> Description of the task
Print, exactly as they stand, the lines below from the one that has "Scope of services." to the one that has "For first-time visitors, the", inclusive, leaving out the pictures.

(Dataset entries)
═══

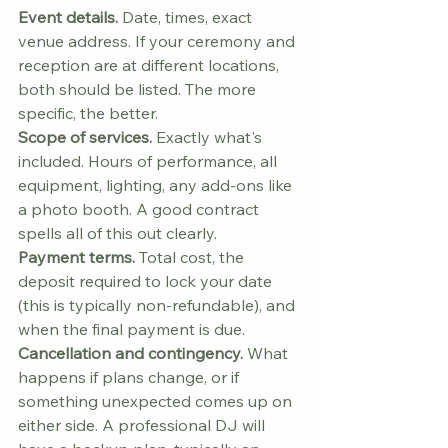
Event details.
 Date, times, exact 
venue address. If your ceremony and 
reception are at different locations, 
both should be listed. The more 
specific, the better.
Scope of services.
 Exactly what's 
included. Hours of performance, all 
equipment, lighting, any add-ons like 
a photo booth. A good contract 
spells all of this out clearly.
Payment terms.
 Total cost, the 
deposit required to lock your date 
(this is typically non-refundable), and 
when the final payment is due.
Cancellation and contingency.
 What 
happens if plans change, or if 
something unexpected comes up on 
either side. A professional DJ will 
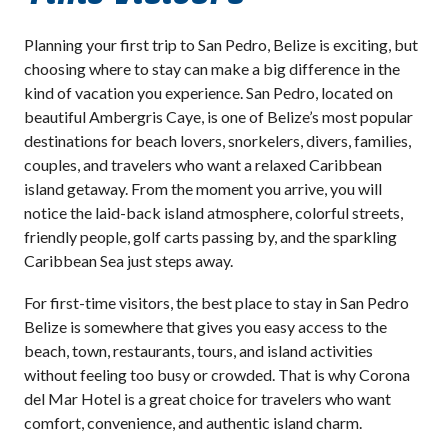
Planning your first trip to San Pedro, Belize is exciting, but
choosing where to stay can make a big difference in the
kind of vacation you experience. San Pedro, located on
beautiful Ambergris Caye, is one of Belize’s most popular
destinations for beach lovers, snorkelers, divers, families,
couples, and travelers who want a relaxed Caribbean
island getaway. From the moment you arrive, you will
notice the laid-back island atmosphere, colorful streets,
friendly people, golf carts passing by, and the sparkling
Caribbean Sea just steps away.
For first-time visitors, the best place to stay in San Pedro
Belize is somewhere that gives you easy access to the
beach, town, restaurants, tours, and island activities
without feeling too busy or crowded. That is why Corona
del Mar Hotel is a great choice for travelers who want
comfort, convenience, and authentic island charm.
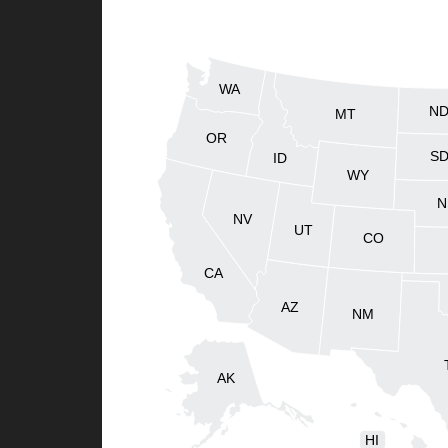
WA
N
MT
OR
S
ID
WY
N
NV
UT
CO
CA
AZ
NM
AK
HI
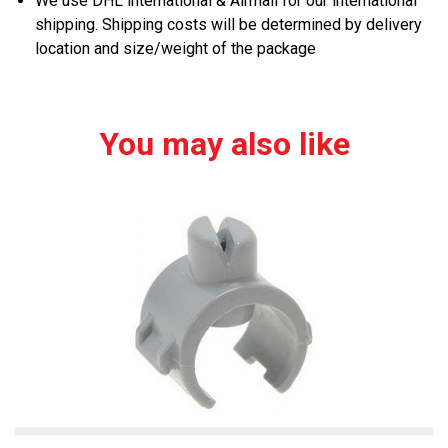
We use DHL international & Airmail for our international
shipping. Shipping costs will be determined by delivery
location and size/weight of the package
You may also like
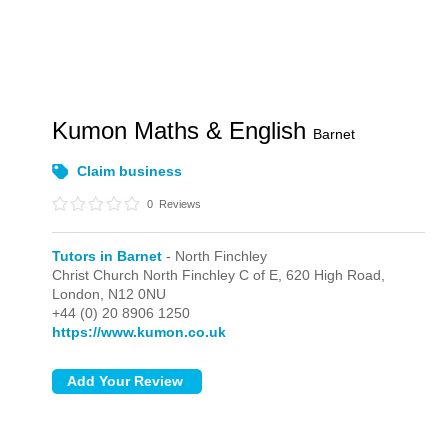
Kumon Maths & English
Barnet
Claim business
0
Reviews
Tutors in Barnet
- North Finchley
Christ Church North Finchley C of E, 620 High Road,
London,
N12 0NU
+44 (0) 20 8906 1250
https://www.kumon.co.uk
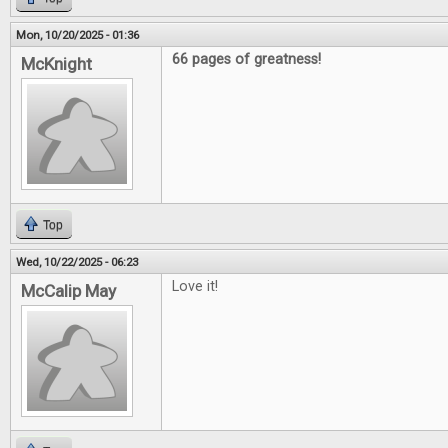
Mon, 10/20/2025 - 01:36
66 pages of greatness!
McKnight
Top
Wed, 10/22/2025 - 06:23
Love it!
McCalip May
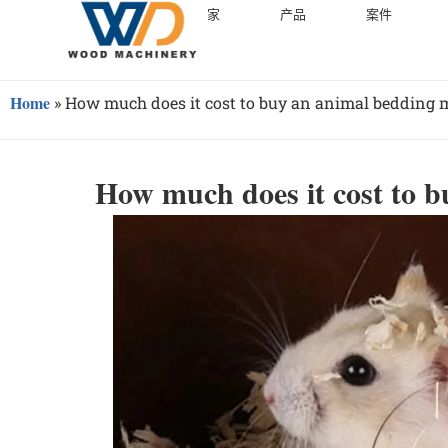
家
产品
案件
Home
»
How much does it cost to buy an animal bedding 
How much does it cost to 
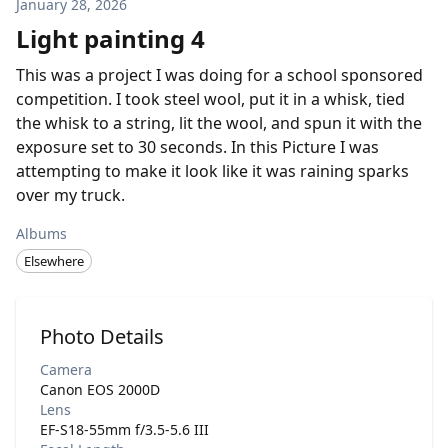
January 28, 2026
Light painting 4
This was a project I was doing for a school sponsored
competition. I took steel wool, put it in a whisk, tied
the whisk to a string, lit the wool, and spun it with the
exposure set to 30 seconds. In this Picture I was
attempting to make it look like it was raining sparks
over my truck.
Albums
Elsewhere
Photo Details
Camera
Canon EOS 2000D
Lens
EF-S18-55mm f/3.5-5.6 III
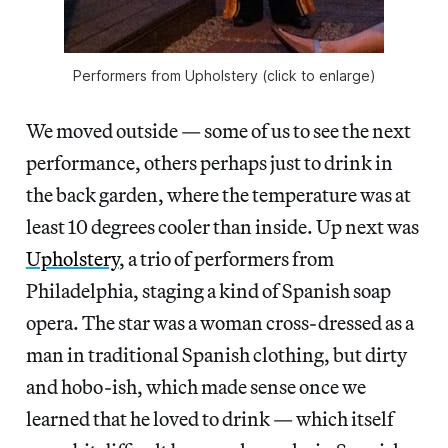
Performers from Upholstery (click to enlarge)
We moved outside — some of us to see the next
performance, others perhaps just to drink in
the back garden, where the temperature was at
least 10 degrees cooler than inside. Up next was
Upholstery
, a trio of performers from
Philadelphia, staging a kind of Spanish soap
opera. The star was a woman cross-dressed as a
man in traditional Spanish clothing, but dirty
and hobo-ish, which made sense once we
learned that he loved to drink — which itself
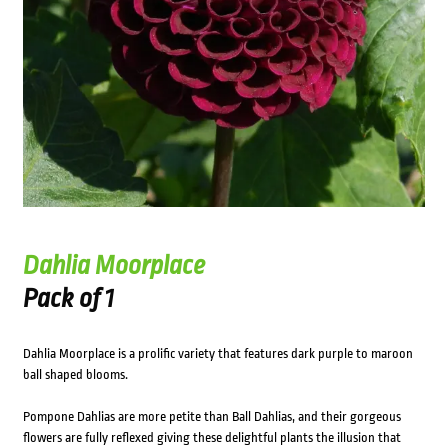
Dahlia Moorplace
Pack of 1
Dahlia Moorplace is a prolific variety that features dark purple to maroon
ball shaped blooms.
Pompone Dahlias are more petite than Ball Dahlias, and their gorgeous
flowers are fully reflexed giving these delightful plants the illusion that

═══

> Solution for this exercise
Scope of services.
 Exactly what's 
included. Hours of performance, all 
equipment, lighting, any add-ons like 
a photo booth. A good contract 
spells all of this out clearly.
Payment terms.
 Total cost, the 
deposit required to lock your date 
(this is typically non-refundable), and 
when the final payment is due.
Cancellation and contingency.
 What 
happens if plans change, or if 
something unexpected comes up on 
either side. A professional DJ will 
Planning your first trip to San Pedro, Belize is exciting, but
choosing where to stay can make a big difference in the
kind of vacation you experience. San Pedro, located on
beautiful Ambergris Caye, is one of Belize’s most popular
destinations for beach lovers, snorkelers, divers, families,
couples, and travelers who want a relaxed Caribbean
island getaway. From the moment you arrive, you will
notice the laid-back island atmosphere, colorful streets,
friendly people, golf carts passing by, and the sparkling
Caribbean Sea just steps away.
For first-time visitors, the best place to stay in San Pedro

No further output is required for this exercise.